An irrational number $x$ such that $x^x$ is rational

Question

I can show that there exists an irational number $x$ such that $x^x$ is rational. But I have no example. Can you give a pricise example of such number $x$?

Answer 1

The positive real solution to $x^x=2$ is irrational.

Proof:

Assume $x=\frac{p}{q}$ where $p$ and $q$ have no common factor but $1$ then:

$$\left(\frac{p}{q}\right)^{p}=2^{q}$$

We must have $p^p=q^p2^q$

Note $p>q$ because $x>1$ (this can be shown).

Then $p$ must be even. So we may set $p=2k$.

$$(2k)^{2k}=q^p2^q$$

$$2^{2k}k^{2k}=q^{2k}2^q$$

$$2^{2k-q}k^{2k}=q^{2k}$$

Then $q$ must be even.
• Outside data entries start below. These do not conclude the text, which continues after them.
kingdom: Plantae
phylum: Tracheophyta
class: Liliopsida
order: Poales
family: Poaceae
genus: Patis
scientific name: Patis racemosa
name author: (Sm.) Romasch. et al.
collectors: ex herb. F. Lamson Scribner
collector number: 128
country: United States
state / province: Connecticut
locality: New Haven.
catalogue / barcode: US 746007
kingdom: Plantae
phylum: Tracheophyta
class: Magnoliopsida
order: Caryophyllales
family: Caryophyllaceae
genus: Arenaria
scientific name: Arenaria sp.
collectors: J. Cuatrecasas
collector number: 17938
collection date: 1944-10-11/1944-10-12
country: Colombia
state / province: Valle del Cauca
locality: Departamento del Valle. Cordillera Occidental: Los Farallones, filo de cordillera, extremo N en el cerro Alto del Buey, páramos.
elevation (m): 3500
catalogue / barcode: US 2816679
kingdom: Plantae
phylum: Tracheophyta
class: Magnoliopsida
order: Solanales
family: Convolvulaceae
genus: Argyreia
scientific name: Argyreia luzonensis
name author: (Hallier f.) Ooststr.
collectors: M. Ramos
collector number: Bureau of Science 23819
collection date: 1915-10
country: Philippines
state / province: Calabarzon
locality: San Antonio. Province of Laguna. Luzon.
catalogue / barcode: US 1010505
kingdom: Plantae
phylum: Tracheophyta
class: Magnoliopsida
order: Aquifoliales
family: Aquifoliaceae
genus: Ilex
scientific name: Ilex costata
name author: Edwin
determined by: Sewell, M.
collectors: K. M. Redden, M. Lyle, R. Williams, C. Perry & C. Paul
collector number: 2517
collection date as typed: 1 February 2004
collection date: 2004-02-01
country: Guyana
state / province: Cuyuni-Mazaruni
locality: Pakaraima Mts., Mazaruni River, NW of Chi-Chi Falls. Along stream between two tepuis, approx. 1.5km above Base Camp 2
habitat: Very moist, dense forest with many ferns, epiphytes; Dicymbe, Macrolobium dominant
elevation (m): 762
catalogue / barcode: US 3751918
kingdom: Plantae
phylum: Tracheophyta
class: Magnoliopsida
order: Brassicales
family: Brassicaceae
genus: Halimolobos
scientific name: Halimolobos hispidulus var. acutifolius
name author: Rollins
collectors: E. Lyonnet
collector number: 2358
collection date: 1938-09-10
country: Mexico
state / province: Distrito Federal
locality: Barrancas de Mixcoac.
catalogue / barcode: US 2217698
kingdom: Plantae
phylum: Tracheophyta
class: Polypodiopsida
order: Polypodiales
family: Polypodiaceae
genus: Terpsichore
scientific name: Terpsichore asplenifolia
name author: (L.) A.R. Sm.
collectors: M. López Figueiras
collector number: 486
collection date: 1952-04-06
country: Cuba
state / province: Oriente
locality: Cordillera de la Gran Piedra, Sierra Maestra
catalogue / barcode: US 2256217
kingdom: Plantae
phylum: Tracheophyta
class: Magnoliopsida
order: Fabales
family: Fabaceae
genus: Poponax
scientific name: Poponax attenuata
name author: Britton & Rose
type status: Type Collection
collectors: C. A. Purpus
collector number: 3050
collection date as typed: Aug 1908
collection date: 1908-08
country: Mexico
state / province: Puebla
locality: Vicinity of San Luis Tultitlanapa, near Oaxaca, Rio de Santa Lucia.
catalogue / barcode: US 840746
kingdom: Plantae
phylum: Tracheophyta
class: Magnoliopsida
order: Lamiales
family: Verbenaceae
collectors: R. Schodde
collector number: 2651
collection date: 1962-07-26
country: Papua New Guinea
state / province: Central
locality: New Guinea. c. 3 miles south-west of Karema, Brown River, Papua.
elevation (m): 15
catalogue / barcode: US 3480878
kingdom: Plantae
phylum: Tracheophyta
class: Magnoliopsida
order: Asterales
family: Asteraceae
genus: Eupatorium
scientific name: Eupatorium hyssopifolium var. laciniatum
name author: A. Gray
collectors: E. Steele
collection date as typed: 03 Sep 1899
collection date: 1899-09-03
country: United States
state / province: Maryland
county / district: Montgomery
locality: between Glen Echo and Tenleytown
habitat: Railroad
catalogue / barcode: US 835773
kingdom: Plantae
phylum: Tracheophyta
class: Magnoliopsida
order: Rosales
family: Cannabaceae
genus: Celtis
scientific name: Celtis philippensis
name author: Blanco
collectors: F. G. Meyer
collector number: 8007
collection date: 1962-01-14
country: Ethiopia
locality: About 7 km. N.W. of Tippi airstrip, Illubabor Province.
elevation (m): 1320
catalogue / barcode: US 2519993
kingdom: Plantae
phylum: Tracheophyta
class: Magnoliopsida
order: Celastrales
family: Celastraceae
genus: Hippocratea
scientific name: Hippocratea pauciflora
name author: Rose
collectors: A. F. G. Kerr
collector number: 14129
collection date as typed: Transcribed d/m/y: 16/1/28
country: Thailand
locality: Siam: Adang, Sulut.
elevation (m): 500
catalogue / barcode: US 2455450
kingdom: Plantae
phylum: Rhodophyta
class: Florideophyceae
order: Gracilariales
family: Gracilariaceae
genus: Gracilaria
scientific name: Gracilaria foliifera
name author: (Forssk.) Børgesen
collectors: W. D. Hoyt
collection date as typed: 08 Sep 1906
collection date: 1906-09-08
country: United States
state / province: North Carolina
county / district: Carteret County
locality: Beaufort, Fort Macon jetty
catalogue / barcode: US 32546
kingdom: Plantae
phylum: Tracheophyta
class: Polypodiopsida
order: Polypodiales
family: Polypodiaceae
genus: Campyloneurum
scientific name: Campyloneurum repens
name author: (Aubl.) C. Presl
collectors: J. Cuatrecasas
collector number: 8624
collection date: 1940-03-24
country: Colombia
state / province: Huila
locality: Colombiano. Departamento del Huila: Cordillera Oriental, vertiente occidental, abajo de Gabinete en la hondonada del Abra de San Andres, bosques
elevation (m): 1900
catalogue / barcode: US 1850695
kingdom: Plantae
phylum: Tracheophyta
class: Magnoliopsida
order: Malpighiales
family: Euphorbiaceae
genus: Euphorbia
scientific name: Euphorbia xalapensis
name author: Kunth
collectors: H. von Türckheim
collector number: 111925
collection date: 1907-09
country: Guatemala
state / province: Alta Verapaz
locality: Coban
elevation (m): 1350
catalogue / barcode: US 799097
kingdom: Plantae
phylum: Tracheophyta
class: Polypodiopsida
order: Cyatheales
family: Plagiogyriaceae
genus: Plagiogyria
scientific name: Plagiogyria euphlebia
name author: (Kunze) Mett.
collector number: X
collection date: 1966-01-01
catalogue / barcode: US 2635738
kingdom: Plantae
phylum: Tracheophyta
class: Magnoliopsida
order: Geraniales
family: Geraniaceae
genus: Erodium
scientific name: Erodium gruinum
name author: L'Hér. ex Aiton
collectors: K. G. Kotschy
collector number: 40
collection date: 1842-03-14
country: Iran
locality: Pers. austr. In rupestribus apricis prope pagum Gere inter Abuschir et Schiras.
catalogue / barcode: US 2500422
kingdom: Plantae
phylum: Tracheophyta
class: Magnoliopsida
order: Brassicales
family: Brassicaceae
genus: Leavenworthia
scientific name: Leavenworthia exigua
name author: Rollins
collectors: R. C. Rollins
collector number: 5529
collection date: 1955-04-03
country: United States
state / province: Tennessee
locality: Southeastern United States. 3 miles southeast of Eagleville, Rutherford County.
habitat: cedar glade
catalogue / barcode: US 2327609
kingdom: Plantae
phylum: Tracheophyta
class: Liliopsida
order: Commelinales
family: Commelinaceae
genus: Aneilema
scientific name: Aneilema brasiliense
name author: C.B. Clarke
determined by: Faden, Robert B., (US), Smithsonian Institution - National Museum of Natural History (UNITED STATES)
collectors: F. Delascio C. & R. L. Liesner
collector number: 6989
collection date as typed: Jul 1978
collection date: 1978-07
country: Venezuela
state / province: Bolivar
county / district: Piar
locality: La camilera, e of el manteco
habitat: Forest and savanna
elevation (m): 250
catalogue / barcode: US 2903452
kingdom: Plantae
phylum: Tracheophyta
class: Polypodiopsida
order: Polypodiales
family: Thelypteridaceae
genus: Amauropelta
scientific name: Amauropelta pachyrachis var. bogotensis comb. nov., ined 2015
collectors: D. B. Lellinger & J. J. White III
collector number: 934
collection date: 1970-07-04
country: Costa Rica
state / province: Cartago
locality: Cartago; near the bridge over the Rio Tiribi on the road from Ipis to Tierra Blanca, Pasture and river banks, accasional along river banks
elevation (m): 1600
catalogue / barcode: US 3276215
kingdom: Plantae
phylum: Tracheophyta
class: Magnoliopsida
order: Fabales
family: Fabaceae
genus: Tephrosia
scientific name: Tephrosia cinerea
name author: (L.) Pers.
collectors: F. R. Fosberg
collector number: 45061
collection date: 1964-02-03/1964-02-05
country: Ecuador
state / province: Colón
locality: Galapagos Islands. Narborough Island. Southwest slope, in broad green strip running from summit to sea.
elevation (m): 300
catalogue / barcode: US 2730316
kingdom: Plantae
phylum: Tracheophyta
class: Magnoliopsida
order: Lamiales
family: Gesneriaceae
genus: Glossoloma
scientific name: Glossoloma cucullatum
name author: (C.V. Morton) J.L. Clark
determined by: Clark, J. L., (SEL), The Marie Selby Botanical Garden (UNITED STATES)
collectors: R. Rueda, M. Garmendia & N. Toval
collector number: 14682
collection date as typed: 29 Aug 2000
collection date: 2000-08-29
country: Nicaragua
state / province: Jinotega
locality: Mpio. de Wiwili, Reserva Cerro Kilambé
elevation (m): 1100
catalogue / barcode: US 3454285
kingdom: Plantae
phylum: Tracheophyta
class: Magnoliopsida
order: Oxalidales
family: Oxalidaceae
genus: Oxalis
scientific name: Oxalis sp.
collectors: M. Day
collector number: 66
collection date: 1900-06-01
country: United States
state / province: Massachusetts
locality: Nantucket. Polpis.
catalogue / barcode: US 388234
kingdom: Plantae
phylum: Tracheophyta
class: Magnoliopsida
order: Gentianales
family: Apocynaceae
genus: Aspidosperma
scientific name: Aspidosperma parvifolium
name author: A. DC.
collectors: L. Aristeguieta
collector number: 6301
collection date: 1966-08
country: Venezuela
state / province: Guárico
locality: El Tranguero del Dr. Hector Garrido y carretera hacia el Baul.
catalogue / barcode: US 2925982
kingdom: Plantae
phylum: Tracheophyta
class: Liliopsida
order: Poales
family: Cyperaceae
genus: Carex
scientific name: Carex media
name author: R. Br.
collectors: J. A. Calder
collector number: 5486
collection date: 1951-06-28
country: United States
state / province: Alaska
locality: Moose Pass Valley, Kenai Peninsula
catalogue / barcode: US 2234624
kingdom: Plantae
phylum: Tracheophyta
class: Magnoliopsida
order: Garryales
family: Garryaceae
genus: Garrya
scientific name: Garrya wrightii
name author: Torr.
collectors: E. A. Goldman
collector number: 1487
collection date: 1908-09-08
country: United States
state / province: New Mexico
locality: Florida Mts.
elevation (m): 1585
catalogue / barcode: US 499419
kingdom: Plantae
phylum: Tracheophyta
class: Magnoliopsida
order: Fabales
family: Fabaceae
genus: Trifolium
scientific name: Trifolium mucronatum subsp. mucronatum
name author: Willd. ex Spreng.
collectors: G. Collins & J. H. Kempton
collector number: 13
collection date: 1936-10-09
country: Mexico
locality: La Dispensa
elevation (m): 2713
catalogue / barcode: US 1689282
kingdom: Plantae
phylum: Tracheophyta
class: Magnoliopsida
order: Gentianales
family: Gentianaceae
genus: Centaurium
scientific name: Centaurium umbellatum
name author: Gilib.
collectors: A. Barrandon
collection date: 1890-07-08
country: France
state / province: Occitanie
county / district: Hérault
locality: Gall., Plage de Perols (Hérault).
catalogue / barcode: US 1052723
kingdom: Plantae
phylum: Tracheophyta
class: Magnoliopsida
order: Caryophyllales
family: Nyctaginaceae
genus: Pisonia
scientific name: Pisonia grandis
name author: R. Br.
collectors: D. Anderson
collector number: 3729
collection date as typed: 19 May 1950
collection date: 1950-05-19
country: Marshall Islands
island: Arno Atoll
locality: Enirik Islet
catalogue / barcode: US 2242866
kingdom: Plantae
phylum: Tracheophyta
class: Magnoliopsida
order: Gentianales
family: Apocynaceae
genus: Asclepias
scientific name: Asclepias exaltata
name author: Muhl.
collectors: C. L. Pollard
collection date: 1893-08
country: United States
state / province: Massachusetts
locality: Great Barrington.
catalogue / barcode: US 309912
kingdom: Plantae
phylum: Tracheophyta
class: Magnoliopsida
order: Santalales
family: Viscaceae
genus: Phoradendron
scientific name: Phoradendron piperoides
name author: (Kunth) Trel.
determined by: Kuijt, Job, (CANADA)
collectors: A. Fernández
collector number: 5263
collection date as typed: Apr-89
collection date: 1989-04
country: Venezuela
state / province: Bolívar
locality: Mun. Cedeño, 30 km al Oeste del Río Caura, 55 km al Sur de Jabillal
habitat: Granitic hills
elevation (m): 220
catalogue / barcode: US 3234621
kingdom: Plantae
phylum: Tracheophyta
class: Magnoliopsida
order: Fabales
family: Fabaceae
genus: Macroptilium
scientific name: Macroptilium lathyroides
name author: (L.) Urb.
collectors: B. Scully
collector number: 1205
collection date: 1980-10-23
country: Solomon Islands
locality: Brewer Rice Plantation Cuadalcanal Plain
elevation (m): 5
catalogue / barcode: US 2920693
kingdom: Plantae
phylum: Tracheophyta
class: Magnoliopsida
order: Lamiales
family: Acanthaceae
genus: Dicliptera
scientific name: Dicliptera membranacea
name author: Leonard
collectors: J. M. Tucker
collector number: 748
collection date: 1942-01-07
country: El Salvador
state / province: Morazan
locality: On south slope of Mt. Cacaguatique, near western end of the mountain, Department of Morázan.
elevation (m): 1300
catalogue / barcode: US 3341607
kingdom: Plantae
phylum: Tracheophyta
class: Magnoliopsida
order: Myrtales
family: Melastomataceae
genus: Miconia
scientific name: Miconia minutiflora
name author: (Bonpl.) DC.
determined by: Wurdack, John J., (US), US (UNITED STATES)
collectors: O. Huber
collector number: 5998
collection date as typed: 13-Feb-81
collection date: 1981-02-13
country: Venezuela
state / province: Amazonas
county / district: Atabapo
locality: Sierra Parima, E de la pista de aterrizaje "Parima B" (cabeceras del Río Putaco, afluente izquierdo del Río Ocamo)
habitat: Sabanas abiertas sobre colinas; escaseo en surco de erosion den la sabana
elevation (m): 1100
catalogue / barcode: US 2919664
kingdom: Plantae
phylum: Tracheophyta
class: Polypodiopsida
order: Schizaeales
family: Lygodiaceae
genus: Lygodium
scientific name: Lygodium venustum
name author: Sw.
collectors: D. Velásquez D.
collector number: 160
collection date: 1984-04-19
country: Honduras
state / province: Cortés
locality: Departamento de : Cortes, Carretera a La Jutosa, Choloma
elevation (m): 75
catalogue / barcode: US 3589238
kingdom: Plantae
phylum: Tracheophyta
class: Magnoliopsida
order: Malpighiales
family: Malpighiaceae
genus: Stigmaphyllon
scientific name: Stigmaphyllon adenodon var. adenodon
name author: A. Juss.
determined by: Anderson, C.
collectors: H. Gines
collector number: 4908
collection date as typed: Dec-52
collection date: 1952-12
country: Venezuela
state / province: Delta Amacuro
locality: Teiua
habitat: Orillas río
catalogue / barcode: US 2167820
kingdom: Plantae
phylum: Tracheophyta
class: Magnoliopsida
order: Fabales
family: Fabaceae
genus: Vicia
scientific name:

Contradiction.

Note:

We have $x^x=2$, then $x \ln x=\ln 2$ and $\ln xe^{\ln x}=2$ so using the lambert W function:

$$\ln x=W(\ln 2)$$

$$x=e^{W(\ln 2)}=\frac{\ln (2)}{W(\ln 2)}$$

Answer 2

As $x^x$ is a continous function, $1^1=1$ and $2^2=4$, then there is an $x$ such that

$$x^x=2.$$

As the function is monotonic in this range, the solution is unique.

This number is irrational, otherwise let $x$ be the irreducible fraction $p/q$:

$$\left(\frac pq\right)^{p/q}=2$$ implies

$$p^p=2^qq^p.$$

Then $p$ is even, $p=2r$ with $q$ odd, and

$$2^{2r}r^{2r}=2^qq^p,$$ so that $q$ is even !